NVIDIA has announced that they have claimed the number one spot for all 7 tests in the MLPerf Training v5.1 benchmark dedicated to AI workloads.
Achieved through the GB300 NVL72 rack-scale system powered by Blackwell Ultra GPU, it has delivered 4x the pretraining speed on Llama 3.1 405B and nearly 5x the fine-tuning speed on Llama 2 70B, using the same number of GPUs compared to last-gen Hopper-based systems.

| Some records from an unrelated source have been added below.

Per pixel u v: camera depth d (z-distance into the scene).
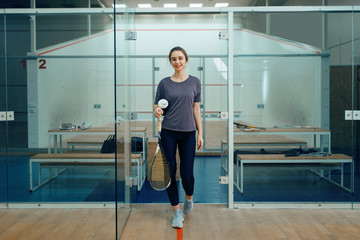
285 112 3.56
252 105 3.64
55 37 3.67
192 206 2.59
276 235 2.13
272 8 2.87
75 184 3.12
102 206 2.79
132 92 2.86
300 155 3.05
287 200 2.82
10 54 3.18
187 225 2.33
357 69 3.06
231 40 2.82
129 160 2.60
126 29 2.48
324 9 2.95
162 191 3.31
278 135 3.12
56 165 3.13
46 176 3.13
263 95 3.64
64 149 3.28
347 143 3.09
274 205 2.74
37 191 3.09
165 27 6.04
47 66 3.59
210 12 2.88
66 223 2.42
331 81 3.25
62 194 3.00
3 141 3.09
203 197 3.10
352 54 3.07
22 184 3.07
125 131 2.38
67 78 3.67
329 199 2.84
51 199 2.88
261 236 2.12
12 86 3.19
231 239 2.07
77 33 3.71
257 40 3.50
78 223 2.41
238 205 2.75
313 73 3.40
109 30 3.68
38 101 3.45
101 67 3.76
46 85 3.59
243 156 3.03
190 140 2.36
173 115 2.29
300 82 3.50
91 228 2.30
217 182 3.70
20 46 3.24
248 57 3.57
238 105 3.67
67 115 3.66
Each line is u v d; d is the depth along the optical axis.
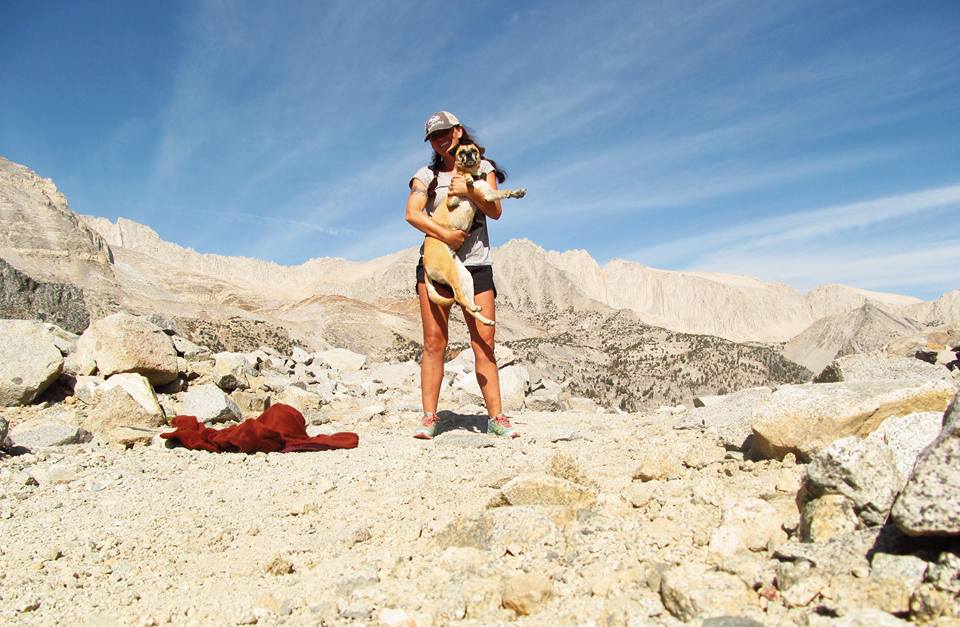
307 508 4.82
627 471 5.37
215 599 3.35
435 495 5.00
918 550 2.54
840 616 2.32
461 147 6.67
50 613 3.28
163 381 9.41
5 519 4.80
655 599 2.73
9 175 156.75
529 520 3.59
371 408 9.73
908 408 4.29
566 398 13.32
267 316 141.50
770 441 4.65
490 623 2.77
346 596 3.18
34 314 13.34
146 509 5.03
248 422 7.14
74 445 7.05
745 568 2.75
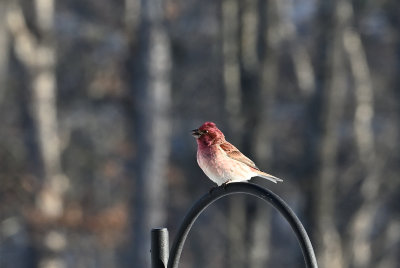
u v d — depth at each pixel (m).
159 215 21.91
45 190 21.81
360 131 24.19
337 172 23.00
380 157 24.64
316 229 19.86
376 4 23.61
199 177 26.34
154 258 5.41
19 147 24.00
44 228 20.95
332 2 20.00
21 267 23.73
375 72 27.39
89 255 26.05
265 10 19.94
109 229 21.45
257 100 20.00
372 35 26.20
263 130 20.12
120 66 23.91
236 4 20.86
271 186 21.69
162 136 21.81
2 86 25.12
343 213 23.28
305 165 20.31
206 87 27.28
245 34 20.17
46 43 23.00
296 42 24.89
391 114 27.08
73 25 25.61
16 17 22.22
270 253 28.64
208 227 28.02
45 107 22.94
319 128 20.11
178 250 5.45
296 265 20.73
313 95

Specifically, these gains come from the newer Tensor Cores offering 15 petaflops of NVFP4 AI compute, double the attention-layer performance, 279GB of HBM3e memory, and innovative training methods optimized for the GPU’s compute capabilities.
NVIDIA also showcased its Quantum-X800 InfiniBand platform, the first end-to-end 800 Gb/s networking solution, enabling unprecedented scale-out bandwidth when connecting multiple GB300 NVL72 systems.
A major breakthrough this round was the adoption of NVFP4 precision — a low-bit format that allows faster calculations while maintaining accuracy. Blackwell GPUs can perform FP4 calculations at double the rate of FP8, while Blackwell Ultra pushes this to three times, significantly boosting per-GPU AI compute performance. NVIDIA remains the only platform to submit MLPerf results using FP4 while meeting the benchmark’s strict accuracy standards.
Scaling up, NVIDIA trained Llama 3.1 405B in just 10 minutes using over 5,000 Blackwell GPUs, 2.7 times faster than its prior record. Even using 2,560 GPUs, training completed in 18.79 minutes, 45% faster than the last round, demonstrating efficient scaling and NVFP4’s impact on performance.
New benchmarks also saw NVIDIA break records. The Llama 3.1 8B model, replacing BERT-large, trained in 5.2 minutes using 512 Blackwell Ultra GPUs, while the FLUX.1 image generation model that replaces Stable Diffusion v2, trained in 12.5 minutes on 1,152 GPUs, with NVIDIA as the sole submitter. Existing benchmarks for graph neural networks, object detection, and recommender systems were also dominated by NVIDIA.